While I mock, it does demonstrate a passion for your craft that is rarely seen in the service industry. But running amock umungst bar geeks here at tales.
With no escape I glanced down and said " I am soo sorry my boss is calling, I have to take this, you know how it is..." she was pleased as punch to have met me but failed to notice I had answered my camera.
I later on she was looking a little green, spinning the same yarn to a stranger that looked liked a trapped mouse digesting the idea that he may swallowed up by her cleavage and never make it to the history of gin class I am sure he was all too excited to attend.

Monday, July 6, 2009

Off to tales....

In the morning, earlier than I am used to, I am off to New Orleans. I don't know if I am quite cool enough to call it 'the big easy' or if that makes me too Scott Joplin.
Do people in New York call it the 'big apple'?
And, N'arlens? That's like over pronoucing taco bel grande at Taco Bell. I am not from said climate so I think I'll stick with "New Orlins" not quite as annoying as 'NEW Oarleeeeens'.
Now that nomenclature is out of the way... Katrina?
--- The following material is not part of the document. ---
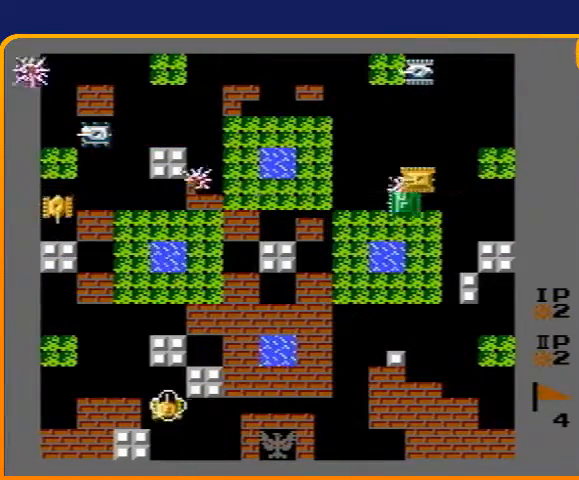
{"buttons": ["DPAD_LEFT"], "events": [[233, "DPAD_LEFT", "down"], [267, "DPAD_UP", "up"]]}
I do have pre-Katrina memoroes of New Orleans, I spent a couple enibriant weeks there many years ago. In the thick of the media shots from rooftops I remember thinking to myself, it was so old and wet before how will it ever imerge from such a vile soaking? Alas it did, there seems to be an exhuberence, a born again feeling. I am not, mind you, speaking of politics or enequalility amongst rich or poor black or white, I am mearly making observation of the physical structures I saw drenched in brown river. I am not so ignorant to believe that anyone has taken a hard look at improving the standard of equality amongst men there in the swampy heat. That will take time, and things that take time need veneers, a certain " excuse our mess' 'business are still open during reconstruction' sign. The feeling is not as if nothing ever happened but that it did, and the same forces that made New Orleans great throughout its pre- Katrina history are in full effect to create a Post Katrina history as lively and alluring as ever.

We will be at Tales of the Cocktail all week, I plan on keeping track of bites and sips and hopefully making out with some cute bartenders...

Bitters Project






Early this year we submitted three bitters recipies to the "barmade bitters challenge" sponsored by TRU Organic vodka . We have three finalist in the contest and will be in New Orleans for 'Tales of the Cocktail all this weel (July 8th through the 12th). So wish us luck.


Here's a site I found with a little bitters history and a pretty easy recipe for making bitters at home. The crazier ingredients can be found at most exotic herb stores. We got ours at Dandelion Botanical Co. in Ballard Try it at home.